Extend the forum thread below about why a turbocharger builds boost only under load, starting right after its last line.

» **Passage given**:
━━━━━━━━━━━━━━━━━━━━

# boosting only under load?



## The Ben (Jun 14, 2005)

I know this is a newbieisk question. I have a very good understanding of turbocharging (at least I think I do) but can someone explain to me why you don't boost under load? I am sure it is a very easy answer once you know what the answer is. Thanks.


----------



## NotAnotherHonda (Aug 7, 2003)

please explain what you mean


----------



## wes (Apr 30, 2002)

The Ben said:


> I know this is a newbieisk question. I have a very good understanding of turbocharging (at least I think I do) but can someone explain to me why you don't boost under load? I am sure it is a very easy answer once you know what the answer is. Thanks.


It is not load it is throttle position and the amount of pressure needed to overcome atmospheric pressure. So until a certain throttle position and RPM you will not overcome atmospheric pressure to create boost.


----------



## chimmike (Oct 17, 2002)

wes said:


> It is not load it is throttle position and the amount of pressure needed to overcome atmospheric pressure. So until a certain throttle position and RPM you will not overcome atmospheric pressure to create boost.

━━━━━━━━━━━━━━━━━━━━

» **Supplied material**:
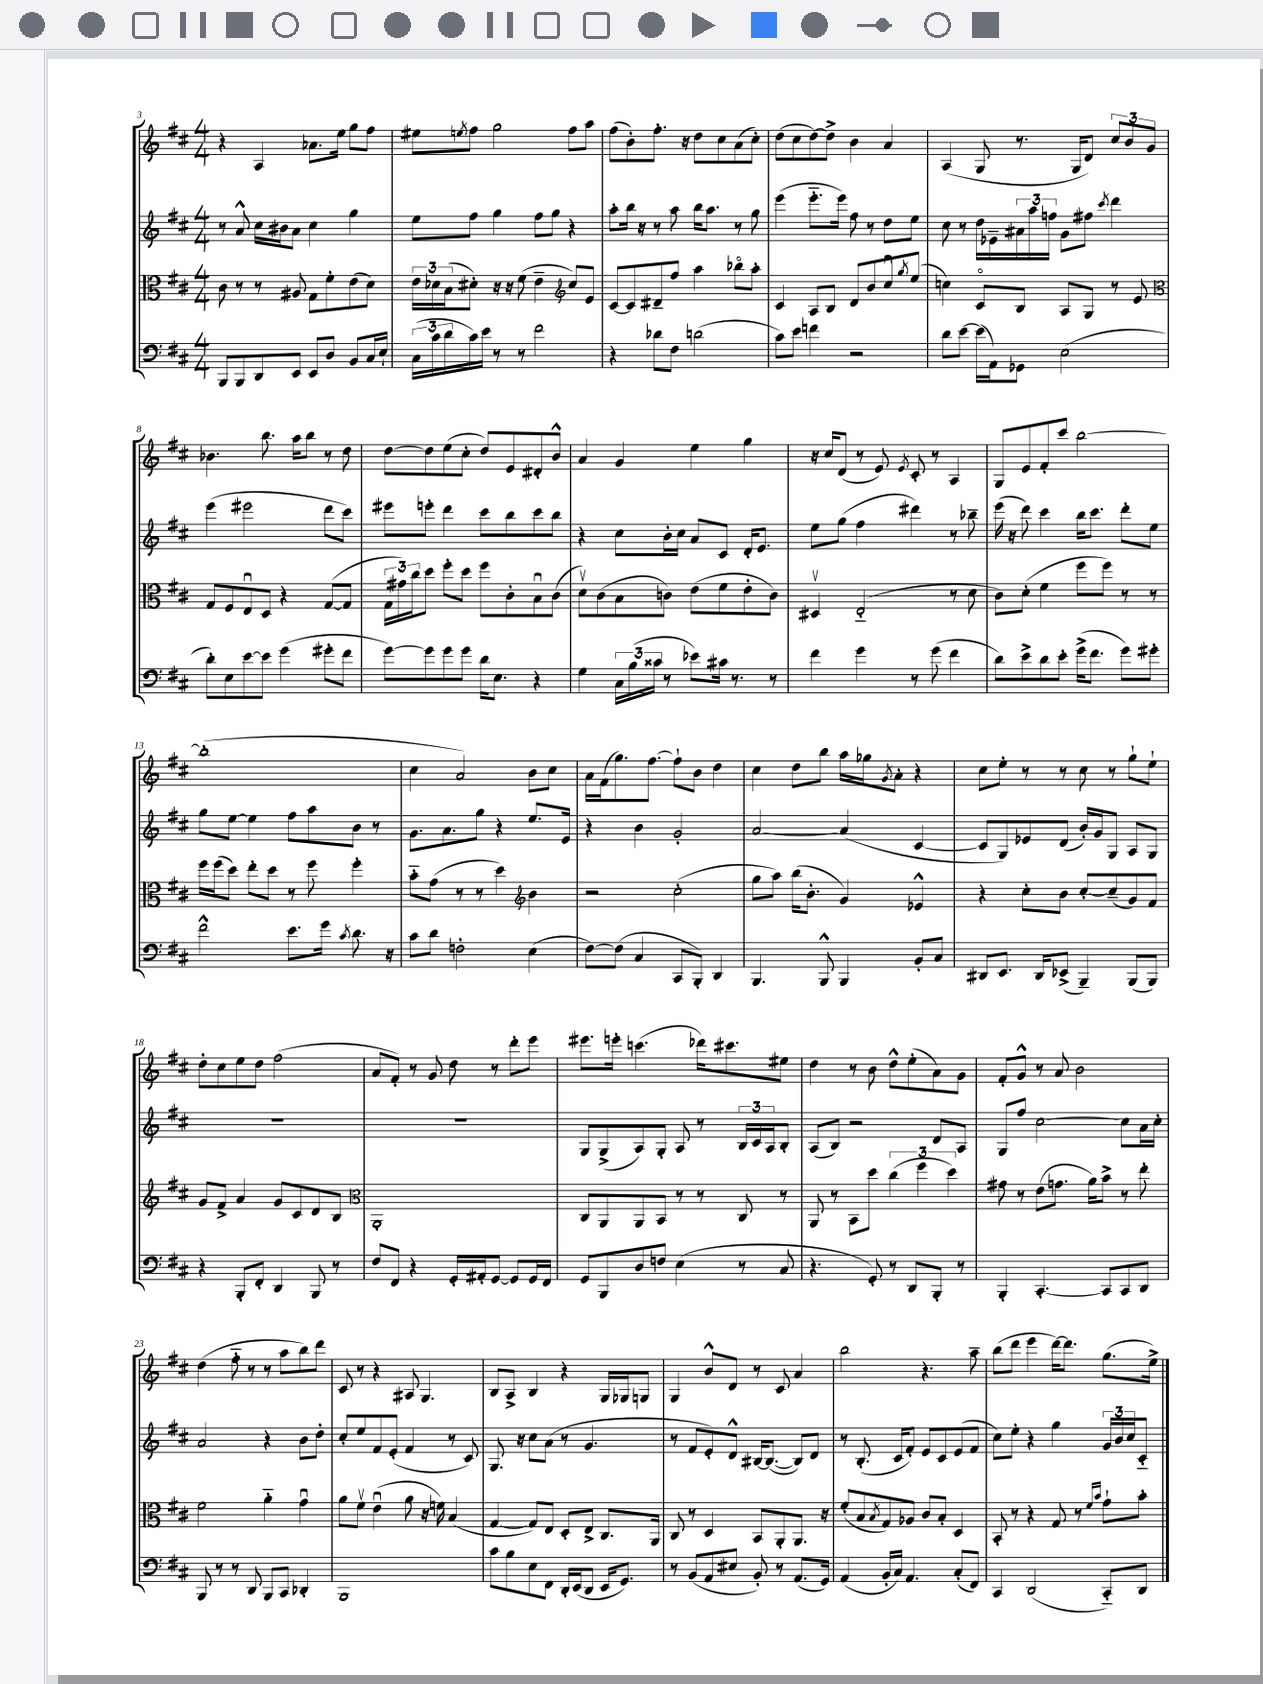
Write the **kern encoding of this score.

**kern	**kern	**kern	**kern
*staff4	*staff3	*staff2	*staff1
*clefF4	*clefC3	*clefG2	*clefG2
*k[f#c#]	*k[f#c#]	*k[f#c#]	*k[f#c#]
*M4/4	*M4/4	*M4/4	*M4/4
8BBB/L	8c#\	8r	4r
8BBB/	8r	8a^^/	.
8DD/	8r	16cc#\LL	4A/
.	.	16b#\J	.
8EE/J	8A#/	8a\J	.
8EE/L	8G\L	4cc#\	8.a-\L
8D/J	8f#'\	.	.
.	.	.	16ee\Jk
8BB/L	(8e\	4gg\	8gg\L
16C#/L	8d\J)	.	8ff#\J
16E`/JJ	.	.	.
=	=	=	=
(24C#\LL	24e\LL	8ee\L	8ee#\L
24c#\	24d-\	.	.
24d\	(24B\J	.	.
.	.	.	8qee/
16c#\)	8d#'\J)	8ff#\J	8ff#\J
16e\JJ	.	.	.
8r	16r	4gg\	2gg\
.	16r	.	.
8r	(8f#\	.	.
2f#\	4e~\	8ff#\L	.
.	.	8gg\J	.
*	*clefG2	*	*
.	8cc#/L)	4r	8ff#\L
.	8e/J	.	8aa\J
=	=	=	=
4r	[8c#/L	8aa'\L	(8ff#\L
.	8c#/]	16bb\Jk	8b'\)
.	.	16r	.
8d-\L	8d#~/	8r	8.ff#'\J
8F#\J	8ff#/J	8aa\	.
.	.	.	16r
(2d\	4aa\	16bb\LK	8dd\L
.	.	8.aa\J	.
.	.	.	8cc#\
.	8bb-o\L	8r	(8a\
.	8aa'\J	8gg\	8cc#'\J)
=	=	=	=
8c#\L)	4c#/	(4eee\	(8dd\L
8e\J	.	.	8cc#\
4f\	8A/L	8.eee'~\L	[8dd\)
.	8B/J	.	8dd^\]J
.	.	16eee\Jk)	.
2r	8d/L	8ff#\	4b\
.	8b/	8r	.
.	8cc#u/	8dd\L	4a/
.	8qgg/	.	.
.	(8ee/J	8ee\J	.
=	=	=	=
8d\L	4cc\)	8cc#\	(4A/
[8e\J	.	8r	.
(16e\]LL	8c#o/L	16dd\LL	8G/
16AA\J)	.	16e-~\	.
8GG-\J	8B/J	24a#\	8.r
.	.	24aa\	.
.	.	24ff\JJ	.
(2E\	8A/L	8g\L	.
.	.	.	16G/LK
.	8G/J	8ff#\J	8d/J)
.	.	8qccc#/	.
.	8r	4ddd\	12cc#/L
.	.	.	12b/
.	8e/	.	.
.	.	.	12g/J
=	=	=	=
*	*clefC3	*	*
8d'\L)	8G/L	(4eee\	4.b-\
8E\	8F#/	.	.
[8e\	8Eu/	2eee#\	.
8e\]J	8D/J	.	8.bb\
(4g\	4r	.	.
.	.	.	16aa\LK
.	.	.	8bb\J
8g#'\L	([8G/L	8ddd\L	8r
8f#\J	8G/]J	8ccc#\J)	8dd\
=	=	=	=
[8g\L)	24G\LL	8eee#\L	[8dd\L
.	24g#\)	.	.
.	24cc#\J	.	.
8g\]	8dd\J	8eee'\J	8dd\]
8g\	8ff#'\L	4ddd\	(8ee\
8g\J	8dd\J	.	8cc#'\J
16d\LK	8ff#\L	8ccc#\L	8dd/L)
8.E\J	.	.	.
.	8c#'\	8bb\	8e/
4r	8Bu\	8ccc#\	8d#'/
.	(8c#\J	8bb\J	8b^^/J
=	=	=	=
4G\	8dv\L)	4r	4a/
.	(8c#\	.	.
24C#\LL	8B\	8cc#\L	4g/
(24B\	.	.	.
24c##\JJ	.	.	.
8r	8c\J)	16b'\L	.
.	.	16cc#\JJ	.
8e-\L)	(8e\L	8a/L	4ee\
16c#\Jk	8f#\	8c#/J	.
8.r	.	.	.
.	8e'\	16d'/LK	4gg\
.	.	8.e/J	.
8r	8c\J)	.	.
=	=	=	=
4f#\	4D#v/	8ee\L	16r
.	.	.	16cc#/LK
.	.	(8gg\J	(8d/J
4g\	(2E'~/	4ff#\	8r
.	.	.	8e/)
.	.	.	8qe/
8r	.	4ddd#\)	8c#'/
(8g\	.	.	8r
4f#\	8r	8r	4A/
.	8d\	8bb-~\	.
=	=	=	=
8d\L)	8c#\L)	(16eee\	8G/L
.	.	16r	.
8e^\	(8d'\J	8ddd\)	8e/
8d\	4f#\	4ccc#\	8f#'/
8e'\J	.	.	8ccc#/J
(16g^\LK	8ff#\L	16bb\LK	[2bb\
8.f#\J	.	8.ccc#\J	.
.	8ff#\J)	.	.
8g\L)	8r	8ddd'\L	.
8g#'\J	8r	8ee\J	.
=	=	=	=
2f#^^\	16ff#\LL	8gg\L	(1bb']
.	(16ff#\J	.	.
.	8dd\J)	[8ee\J	.
.	8ee'\L	4ee\]	.
.	8dd\J	.	.
8.e\L	8r	8ff#\L	.
.	8ff#\	8aa\	.
16g\Jk	.	.	.
8qc#/	.	.	.
8.d\	4ff#'\	8b\J	.
.	.	8r	.
16r	.	.	.
=	=	=	=
8c#\L	8b'~\L	8.g\L	4cc#\
8d\J	(8g\J	.	.
.	.	8.a\	.
2F'\	8r	.	2a/)
.	8r	8gg\J	.
.	4dd\)	4r	.
*	*clefG2	*	*
(4E\	4b\	8.ee/L	8b\L
.	.	.	8cc#\J
.	.	16e/Jk	.
=	=	=	=
[8F#\L)	2r	4r	16a\LL
.	.	.	(16f#\J
(8F#\]J	.	.	8.gg\)
4C#/	.	4b\	.
.	.	.	[8.ff#\J
8CC#/L	(2cc#'\	2g'/	8ff#`\]L
8BBB'/J)	.	.	8b\J
4DD/	.	.	4dd\
=	=	=	=
4.BBB/	8gg\L	[2a/	4cc#\
.	8aa\J)	.	.
.	(16bb\LK	.	8dd\L
.	8.b'\J	.	.
8BBB^^/	.	.	8bb\J
4BBB/	4g/)	(4a/]	16aa\LL
.	.	.	16gg-\J
.	.	.	8qg/
.	.	.	8a'\J
8BB'/L	4e-^^/	[4c#/	4r
8C#/J	.	.	.
=	=	=	=
8DD#/L	4r	8c#/]L	8cc#\L
8.EE/J	.	8G/)	8ee'\J
.	8cc#'\L	8e-/	8r
16DD#/LK	.	.	.
(8EE-^/J	8b\J	(8d/J	8r
4BBB~/)	[8cc#'/L	16b'/LL)	8cc#\
.	.	16g/J	.
.	(8cc#~/]	8G/J	8r
(8BBB/L	8g/)	8A/L	8gg`\L
8BBB/J)	8f#/J	8G/J	8ee`\J
=	=	=	=
4r	8g/L	1r	8dd'\L
.	8f#^/J	.	8cc#\
8BBB'/L	4a/	.	8ee\
8FF#'/J	.	.	8dd\J
4DD/	8g/L	.	(2ff#\
.	8c#/	.	.
8BBB/	8d/	.	.
8r	8B/J	.	.
=	=	=	=
*	*clefC3	*	*
8F#/L	1AA'	1r	8a/L
8FF#/J	.	.	8f#'/J)
4r	.	.	8r
.	.	.	8g/
16GG'/LL	.	.	8dd\
16AA#'/J	.	.	.
[8GG/J	.	.	8r
8GG/]L	.	.	8ddd'\L
16GG/L	.	.	8eee\J
16FF#/JJ	.	.	.
=	=	=	=
8GG/L	8C#/L	8G/L	8.eee#\L
8BBB/	8AA/	(8G^/	.
.	.	.	16eee'\Jk
8D/	8AA/	8A/)	(4.ccc\
8F/J	8BB/J	8G'/J	.
(4E\	8r	8A/	.
.	8r	8r	16ddd-\LK)
.	.	.	8.ccc#\
8r	8C#/	24B/LL	.
.	.	24c#/	.
.	.	24A/J	.
8C#/	8r	8B'/J	8ee#\J
=	=	=	=
4.r	8AA/	(8A/L	4dd\
.	8r	8B/J)	.
.	8BB\L	2r	8r
8GG'/)	8dd\J	.	8b\
8r	(6cc#\	.	8dd^^\L
8DD/L	.	.	(8ee'\
.	6ff#\	.	.
8BBB'/J	.	8d/L	8a\)
.	6dd\)	.	.
8r	.	8A/J	8g\J
=	=	=	=
4BBB'/	8g#\	8G/L	8f#'/L
.	8r	8ff#/J	8g^^/J
[4.CC#'/	(8e\L	[2cc#\	8r
.	8.g\J	.	8a/
.	.	.	2b\
.	16a\LK)	.	.
8CC#/]L	8b^\J	.	.
8CC#/	8r	8cc#\]L	.
8DD/J	8ee'\	16a\L	.
.	.	16cc#'\JJ	.
=	=	=	=
8BBB/	2f#\	2a/	(4dd\
8r	.	.	.
8r	.	.	8ff#'~\
8DD/	.	.	8r
8BBB/L	4a'~\	4r	8r
8CC#/J	.	.	8aa\L
4DD-'/	4gu\	8b\L	8bb\)
.	.	8dd'\J	8ddd\J
=	=	=	=
1BBB	8a\L	8cc#'/L	8c#/
.	8f#v\J	8ee/	8r
.	(4eu\	8f#/	4r
.	.	(8e'/J	.
.	8a\	4f#/	8A#/
.	16r	.	4.G/
.	16f\)	.	.
.	(4B/	8r	.
.	.	8c#/)	.
=	=	=	=
8c#\L	[4G/	8.G/	8B/L
8B\	.	.	8A^/J
.	.	16r	.
8E\	8G/]L)	8cc#\L	4B/
8FF#\J	8E/J	(8a\J	.
16DD'/LL	8D'/L	8r	4r
(16EE/J	.	.	.
8DD/J	8E^/J	4.g/	.
16EE/LK	8.C#/L	.	16G/LL
8.GG/J)	.	.	16G-/J
.	.	.	8G/J
.	16AA/Jk	.	.
=	=	=	=
8r	8C#/	8r	4G/
(8BB/L	8r	8f#/L	.
8AA/	4D/	8e'/)	8b^^/L
8E#/J	.	8d^^/J	8d/J
8BB'/)	8BB/L	[16B#/LK	8r
.	.	(8.B#/_J	.
8r	8AA'/	.	8c#/
(8.AA/L	8.AA/J	8B#/]L)	4a/
.	.	8d/J	.
16GG/Jk)	16r	.	.
=	=	=	=
(4AA/	(8f#'/L	8r	2bb\
.	8B/	(8.B'/	.
.	8qB/	.	.
16BB'/LL	8G/)	.	.
16C#/JJ)	.	16c#/LK	.
4.AA/	8A-/J	8f#'/J)	.
.	8c#/L	8e/L	4.r
.	8B'/J	8c#/	.
(8C#'/L	4D/	(8e/	.
8FF#/J)	.	8f#/J	8aa~\
=	=	=	=
4CC#/	8BB'/	8cc#\L)	(8bb\L
.	8r	8ee'\J	8ddd\J
(2DD/	4r	4r	4eee\
.	8G/	4gg\	[16ddd\LK)
.	.	.	8.ddd\]J
.	8r	.	.
.	16qqf#/LL	.	.
.	16qqb/JJ	.	.
8CC#'~/L)	8g`\L	24g/LL	(8.gg\L
.	.	24b/	.
.	.	24cc#/J	.
8DD/J	8b'\J	8c#'~/J	.
.	.	.	16ee^\Jk)
==	==	==	==
*-	*-	*-	*-
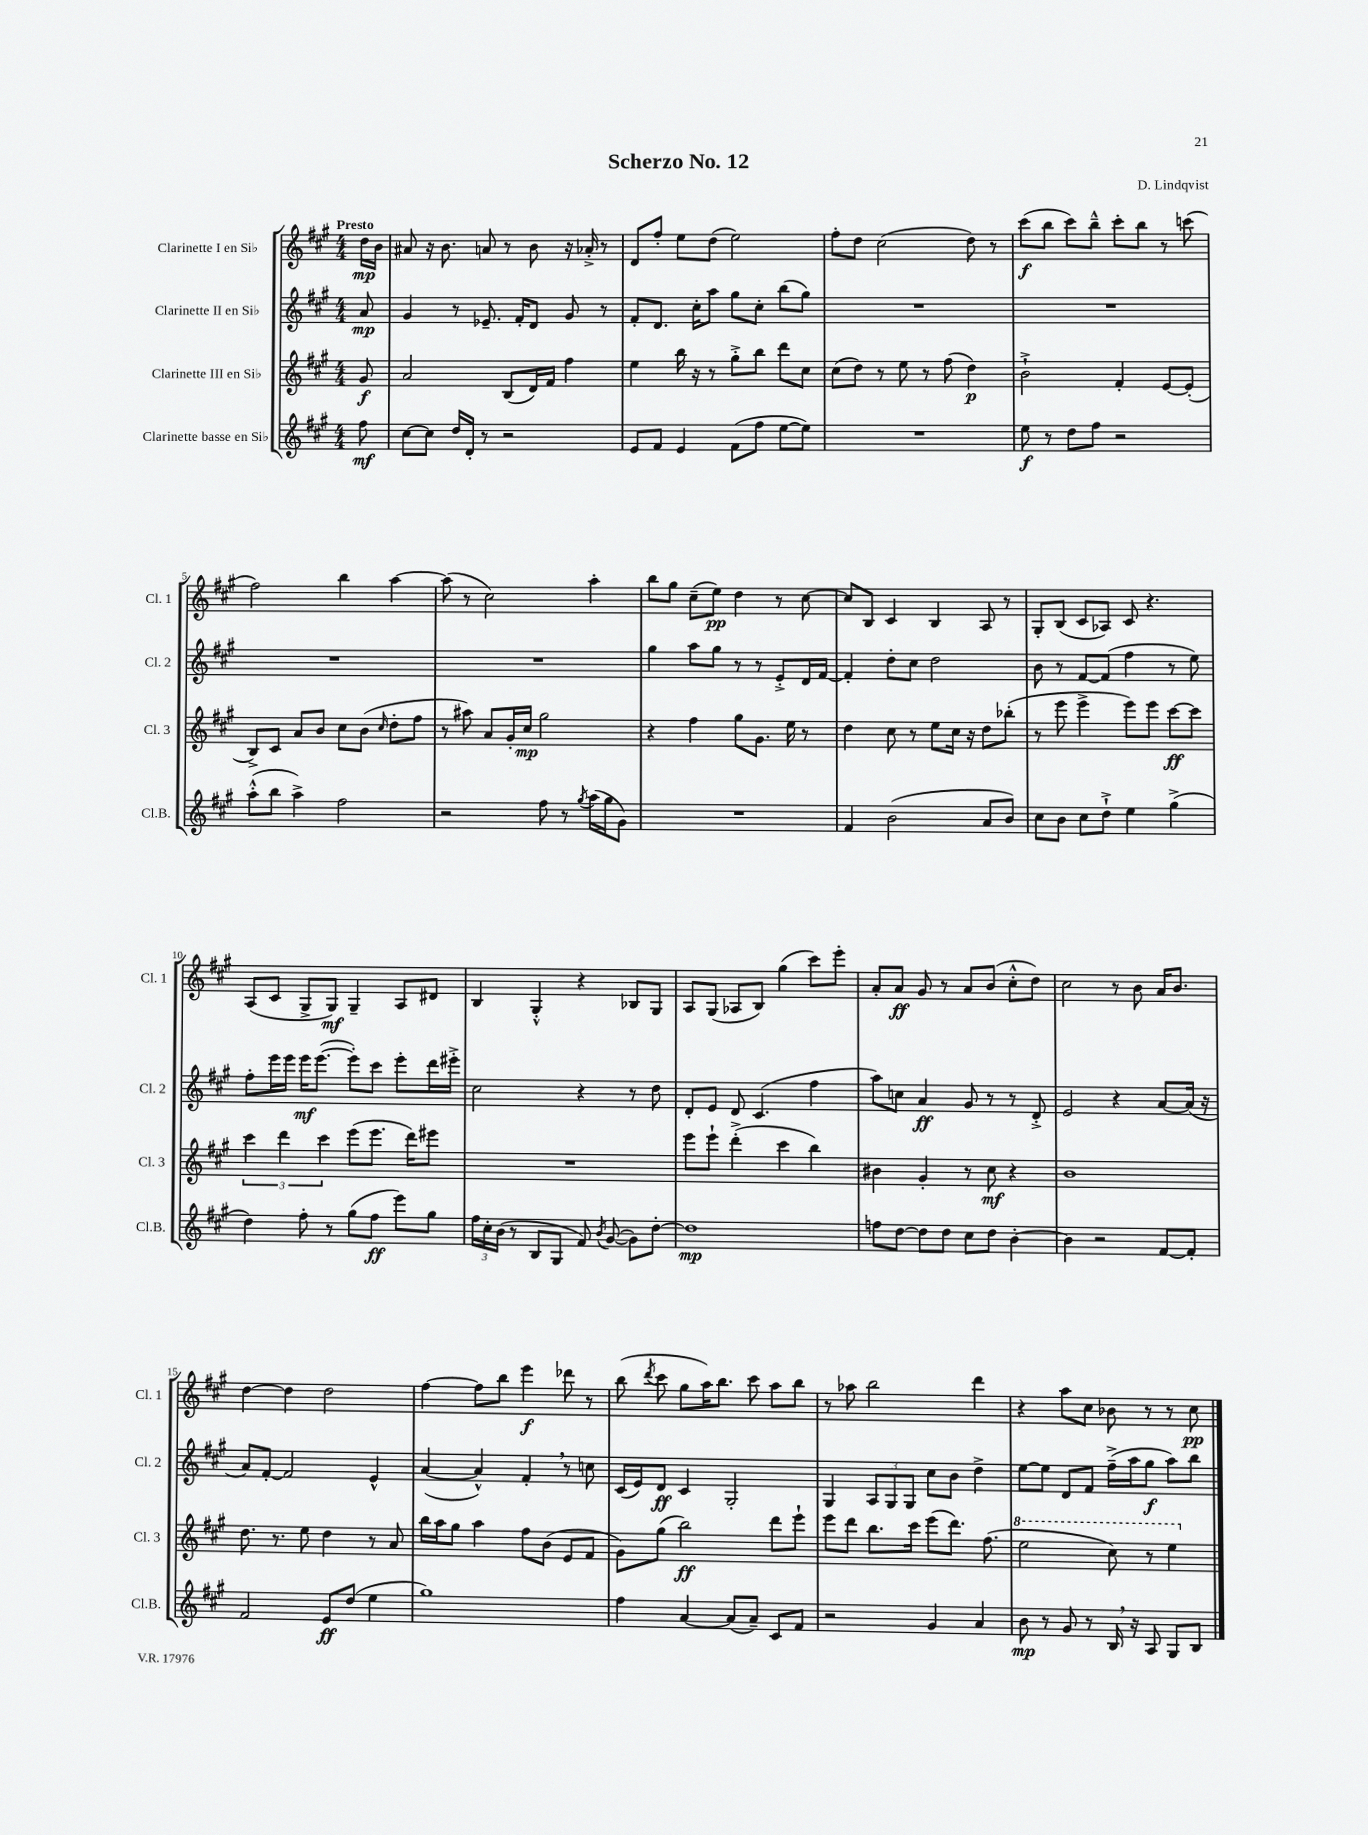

━━━━━━━━━━━━━━━━━━━━

» **Result**:
which is basically load though. obviously not totally load, but you know.....at 3/4 or full throttle, the engine is under higher load....so I guess we could say the engine will boost under high load based on rpm, while the high load would denote a higher throttle position.


----------



## The Ben (Jun 14, 2005)

So if you were to put the car on jackstands and run the car you would still see boost if you put it to full throttle?


----------



## chimmike (Oct 17, 2002)

no because there's no load to the wheels. When you free rev the tires in the air, there's no force applying against them to make the engine work harder..........you know how this all works?

I'm not quite sure you understand this stuff.


----------



## The Ben (Jun 14, 2005)

Ok i think i get it. There needs to be a big enough load to create pressure to overtake the atmospheric pressure. That makes sense.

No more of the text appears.